La "Storia d’Italia": le ragioni dell’opera

    Letteratura e teatro

    Le pagine iniziali della Storia d’Italia sono particolarmente significative. Guicciardini spiega che racconterà le vicende del suo paese a partire dal 1494, anno della discesa di Carlo VIII re di Francia; poi descrive la situazione di prosperità e di pace in cui si trovava l’Italia nel Quattrocento, prima di diventare un campo di battaglia per i principi stranieri; infine indica la ragione di questo benessere: è stata la presenza di un governante come Lorenzo il Magnifico a creare un equilibrio fra i vari stati italiani , che sembra ormai irrimediabilmente perduto. Anche in queste pagine ritornano i temi cari a Guicciardini: l’instabilità delle cose umane, la fortuna imprevedibile, le responsabilità dei governanti.

     

    Io ho deliberato di scrivere – afferma Guicciardini – ciò che è accaduto in Italia dopo che l’esercito francese, chiamato dai nostri stessi governanti (da’ nostri prìncipi medesimi) cominciò a creare grandissimo sconvolgimento e malessere: un argomento, quindi, di straordinario rilievo e denso di fatti drammatici (atrocissimi accidenti). Dopo questo evento, l’Italia ha sofferto per molti anni di tutte le calamità che derivano agli esseri umani, ora per l'ira giusta d'Iddio ora dalla empietà e sceleratezze degli altri uomini. Perciò chi legge queste pagine potrà comprendere a quanta istabilità siano sottoposte le cose umane, né altrimenti che uno mare concitato da' venti e quanto danno portino le decisioni avventate (i consigli male misurati) di coloro che ci governano.

     

    Le sciagure dell’Italia sono da considerarsi con tanto maggiore dispiacere e spavento perché iniziarono proprio quando le sue condizioni generali erano più liete e più felici. L’origine di questa grande felicità stava in gran parte nella industria e virtú di Lorenzo de' Medici. Sulla saggezza di Lorenzo (consiglio suo) si fondava il benessere della Repubblica di Firenze, che doveva la sua potenza non tanto all’estensione del suo territorio , quanto alla felice posizione geografica, sulle capacità dei cittadini, sulla pronta disponibilità del denaro.
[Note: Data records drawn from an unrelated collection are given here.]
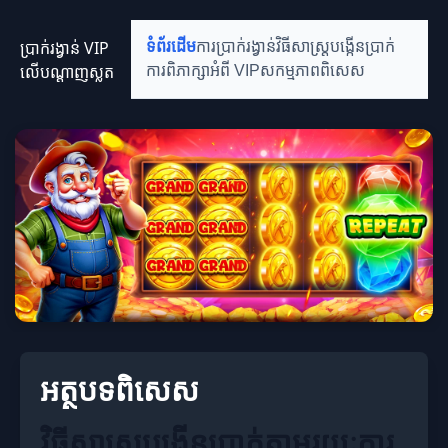
ប្រាក់រង្វាន់ VIP
ទំព័រដើម
ការប្រាក់រង្វាន់
វិធីសាស្ត្របង្កើនប្រាក់
លើបណ្តាញស្លត
ការពិភាក្សាអំពី VIP
សកម្មភាពពិសេស
អត្ថបទពិសេស
វិធីសាស្ត្របង្កើនប្រាក់តាមរយៈការ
Lorenzo temeva la possibile espansione degli altri stati italiani, perciò procurava con ogni studio che le cose d'Italia in modo bilanciate si mantenessino che piú in una che in un'altra parte non pendessino: e questo non avrebbe potuto ottenerlo senza conservare la pace e senza seguire con attenzione (vegghiare con somma diligenza) lo svolgersi di ogni minimo evento.


    Anche gli altri principi italiani, nonostante i problemi e le rivalità, aspiravano alla quiete comune, perciò Lorenzo riuscì a bilanciare le loro aspirazioni rendendo stabile la pace, e facendo in modo che tutti mettessero maggiore prontezza a procurare di spegnere sollecitamente tutte quelle faville che potessero sollevare incendi capaci di distruggere l’equilibrio raggiunto. I fondamenti della tranquillità dell’ Italia erano quindi così forti da non lasciar spazio a timori per il futuro. Ma improvvisamente, contro ogni logica e ogni previsione, la sorte rovescia gli eventi: nel mese di aprile dell’anno 1492 sopravvenne la morte di Lorenzo de’Medici; morte acerba a lui per l’età (morì a soli 44 anni); acerba alla patria, la quale, per la reputazione e prudenza sua e per le sue innate capacità (ingegno attissimo) fioriva meravigliosamente per tutte quelle ricchezze, beni e ornamenti che sempre accompagnano i lunghi periodi di pace (lunga pace).